Supercomputers for Super Problems
Shane Garvey (PhD Candidate in Materials and Devices, Tyndall National Institute)
From extreme weather forecasting to modelling the human brain - supercomputers are being used to tackle the most complex scientific problems faced by humans today. In an attempt to increase computational power while also being more energy efficient, novel materials are being studied for their use in computer processors. Shane Garvey's work involves implementing different chemistries at the surface of these novel materials in an attempt to optimise their performance so that they can be used in the supercomputers of tomorrow.
Feeding the World with Tech
Nicolas Malterre (Research Assistant in Food & Nutritional Sciences, UCC)

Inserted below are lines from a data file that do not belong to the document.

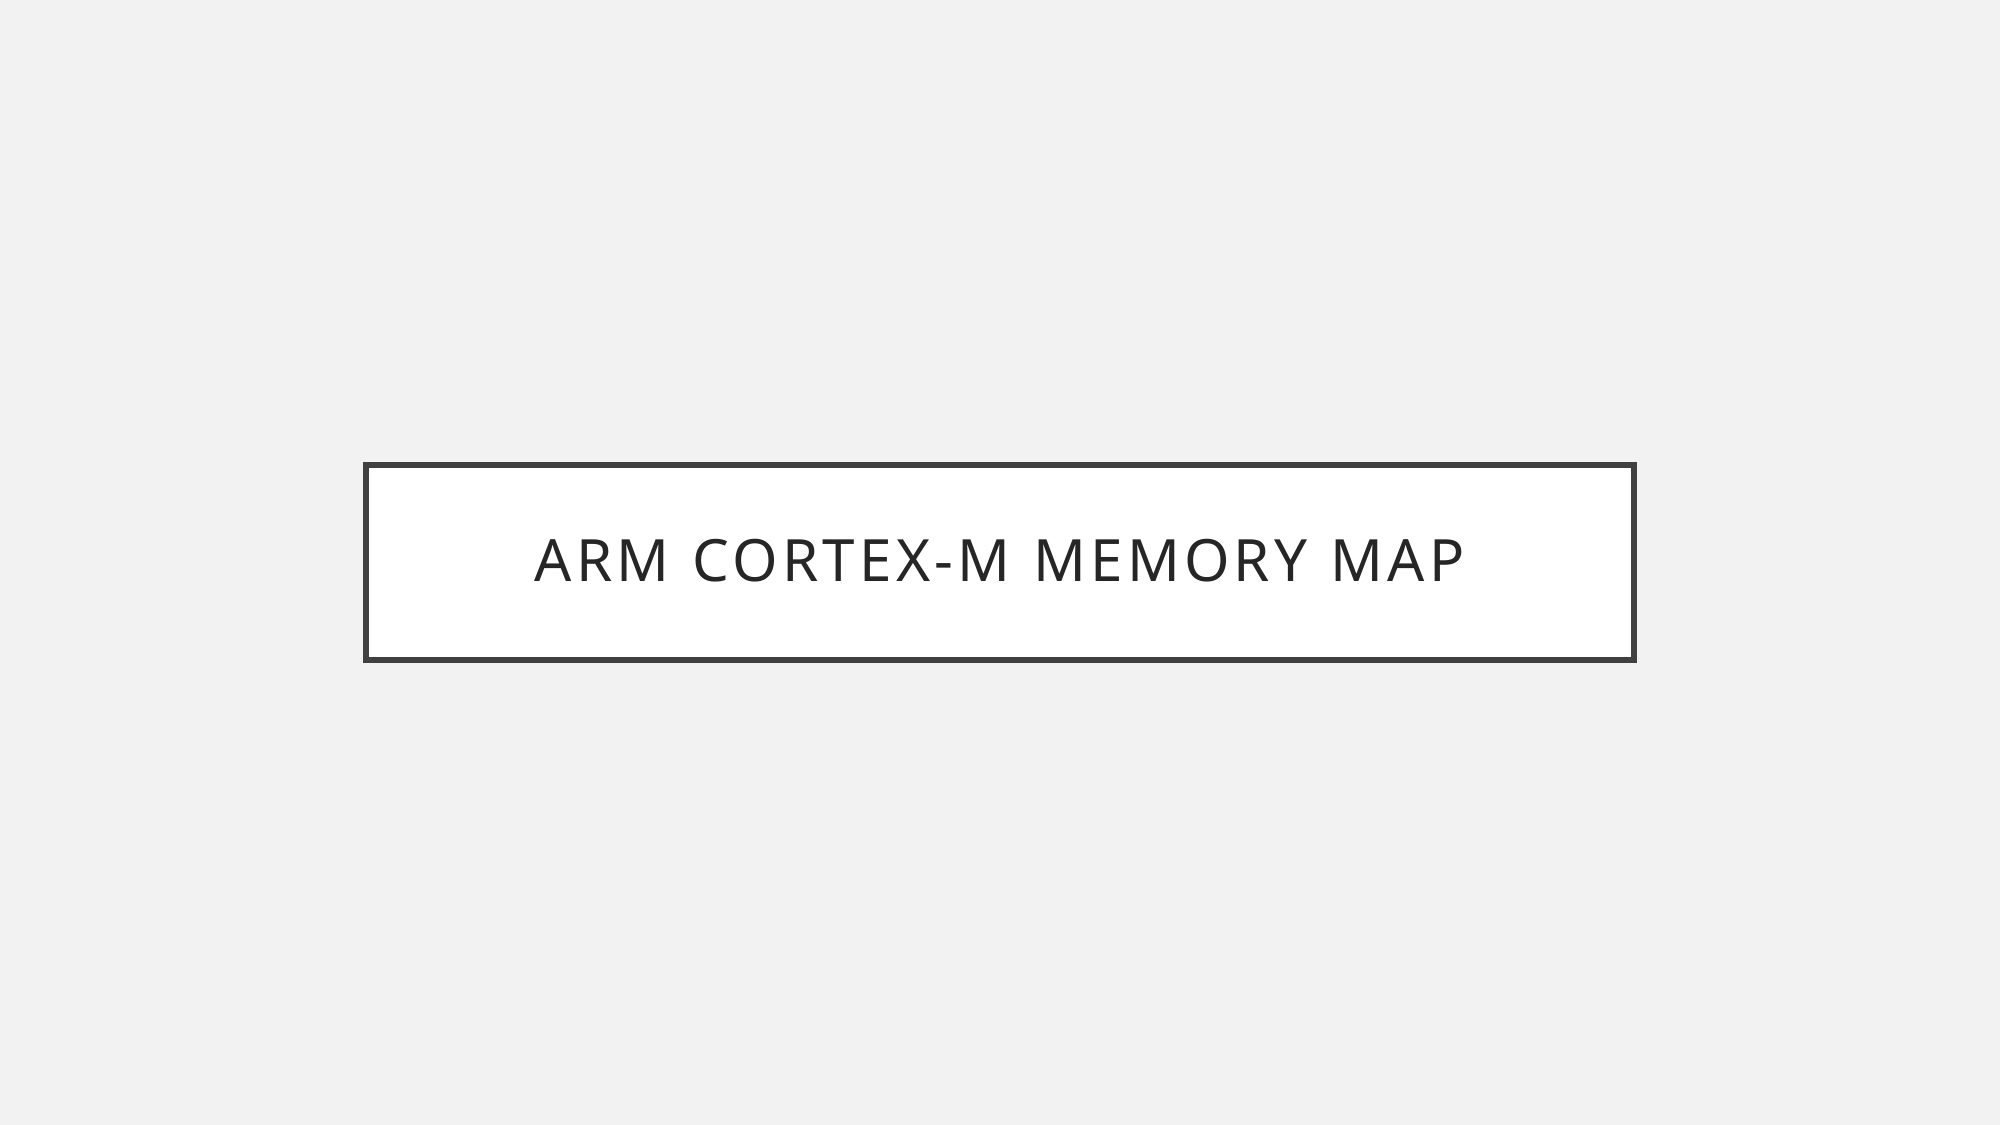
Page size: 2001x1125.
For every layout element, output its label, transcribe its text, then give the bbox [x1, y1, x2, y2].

title ARM Cortex-M Memory Map [366, 464, 1634, 660]
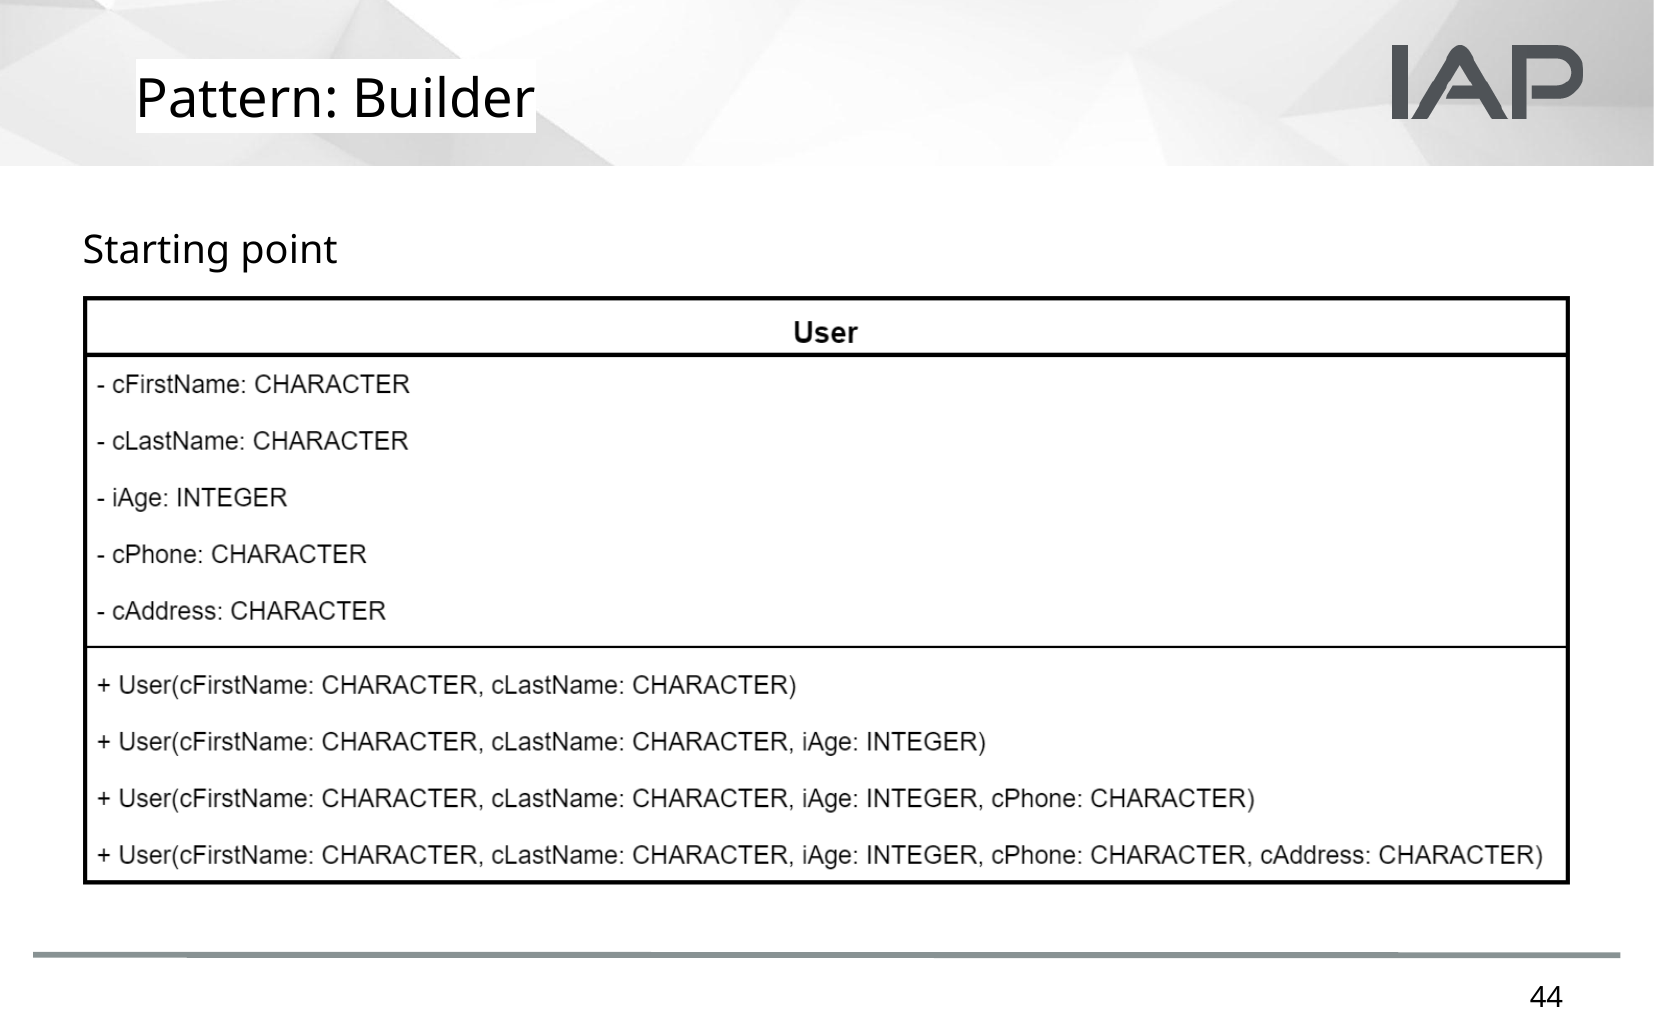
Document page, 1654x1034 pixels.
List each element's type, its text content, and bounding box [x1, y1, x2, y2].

picture [82, 295, 1571, 890]
title Pattern: Builder [135, 41, 1264, 152]
list Starting point [82, 221, 1571, 295]
picture [0, 0, 1654, 166]
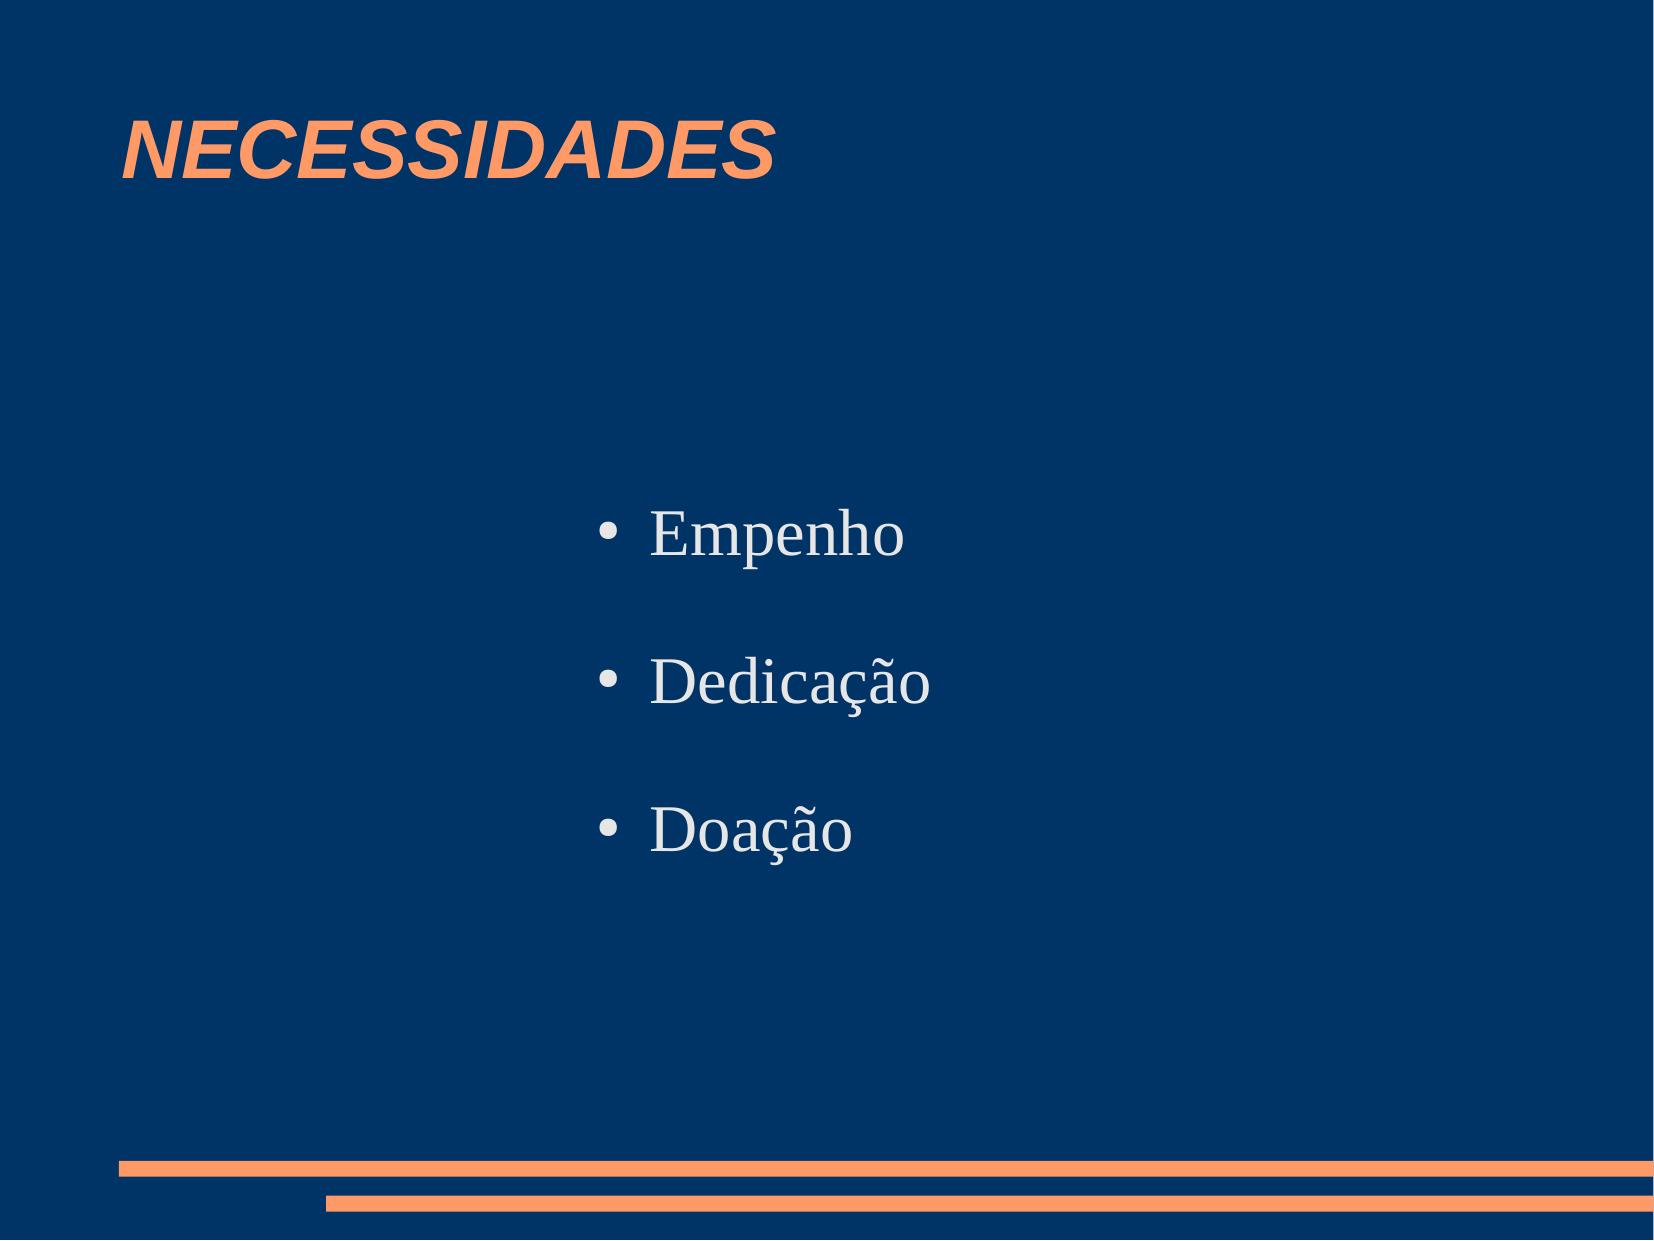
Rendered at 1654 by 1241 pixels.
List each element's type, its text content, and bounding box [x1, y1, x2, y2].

title NECESSIDADES [121, 46, 1534, 254]
list Empenho Dedicação Doação [578, 421, 1152, 945]
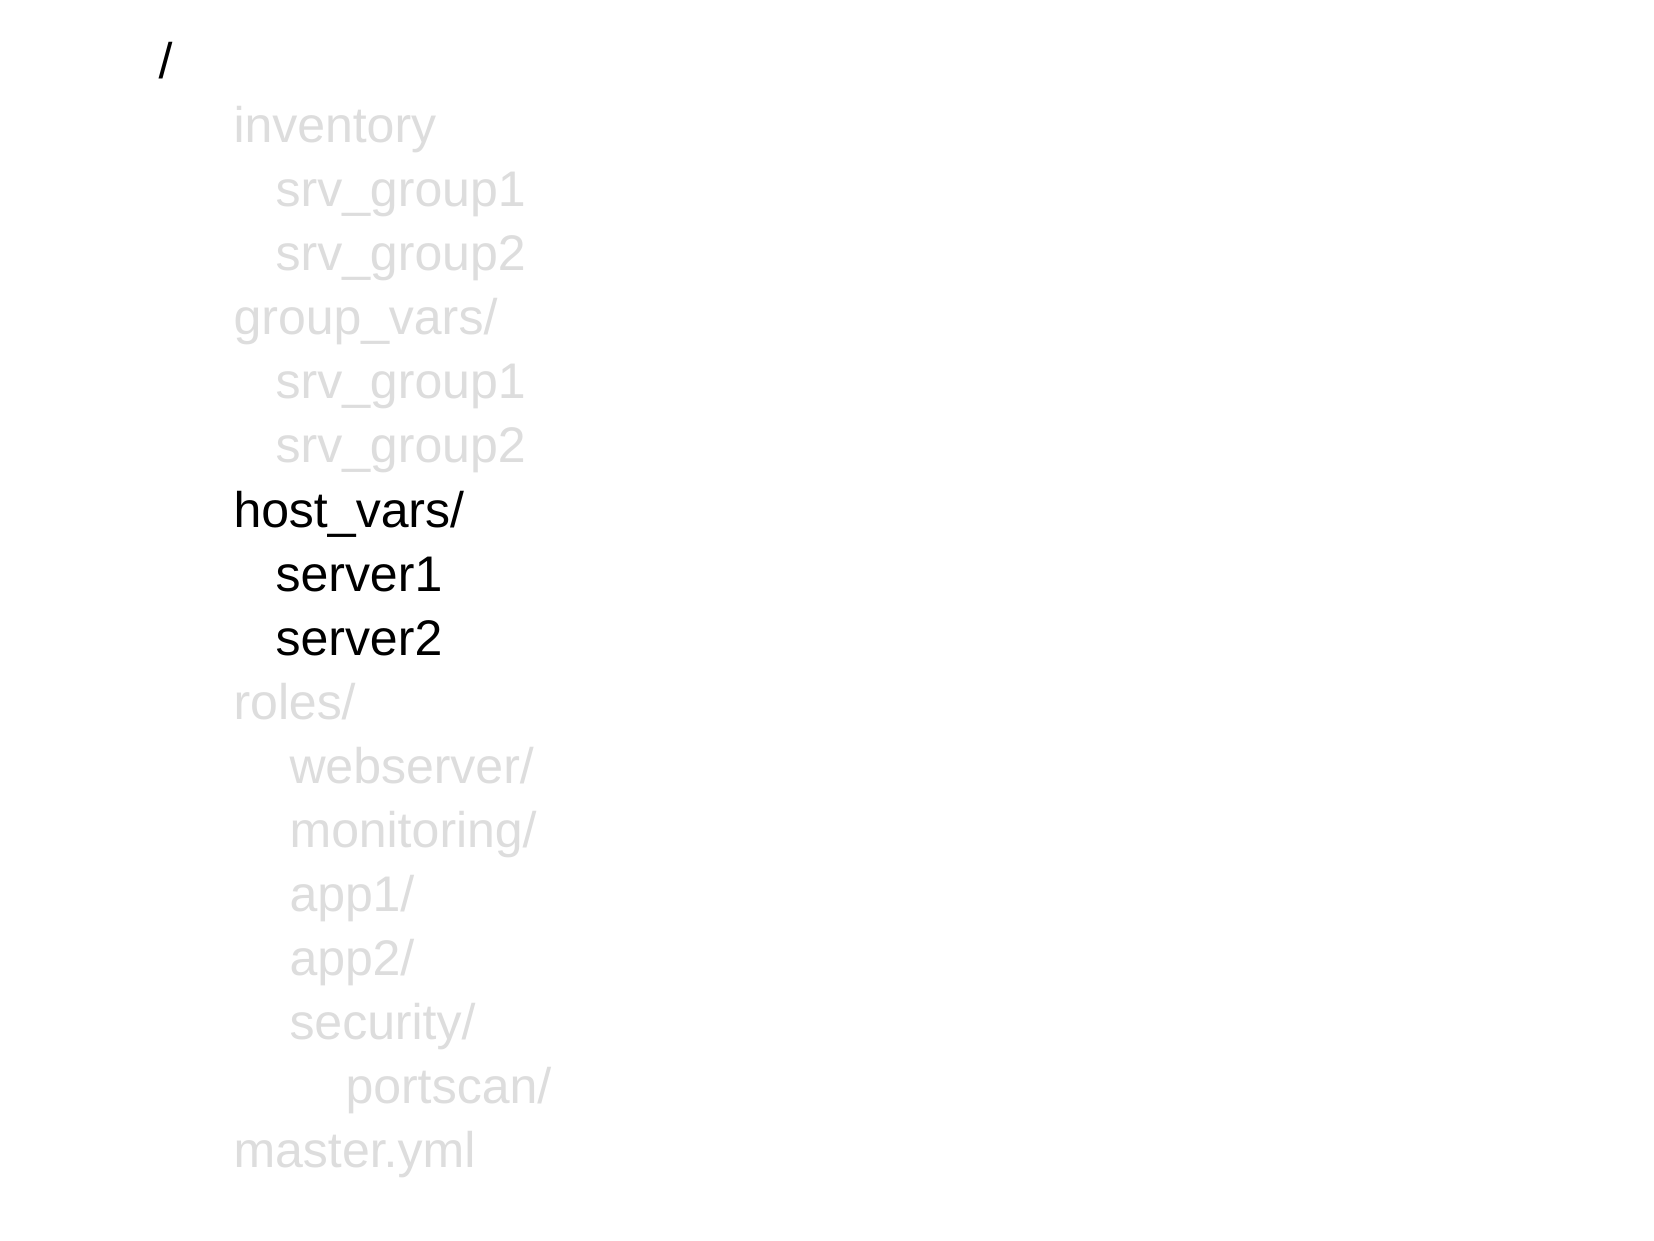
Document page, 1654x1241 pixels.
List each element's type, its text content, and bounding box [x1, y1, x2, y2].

text_box / inventory srv_group1 srv_group2 group_vars/ srv_group1 srv_group2 host_vars/ server1 server2 roles/ webserver/ monitoring/ app1/ app2/ security/ portscan/ master.yml [143, 17, 779, 1178]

As one of the main objectives of food science is to innovate in order to feed the world in 2050, the question Nicolas Malterre aims to answer is: Why is an open and creative approach to science important to allow for food technology and process innovation? His talk will focus firstly on examples of innovations that changed or will change how we see food science and the creativity behind them. Secondly it will focus on how openness to other cultures can inspire research.
Angela Nagle (PhD Candidate in Civil & Environmental Engineering, UCC)
Life Cycle Analysis (LCA) looks at the environmental impacts of a product from cradle to grave. But what about the social impacts of products & businesses, and how do we tie in the UN Sustainable Development Goals with LCA? Angela Nagle will look at this area of study in the context of the Re-Wind Project, a transdisciplinary collaboration between 4 universities in 3 countries, which aims to find sustainable reuses for decommissioned wind turbine blades.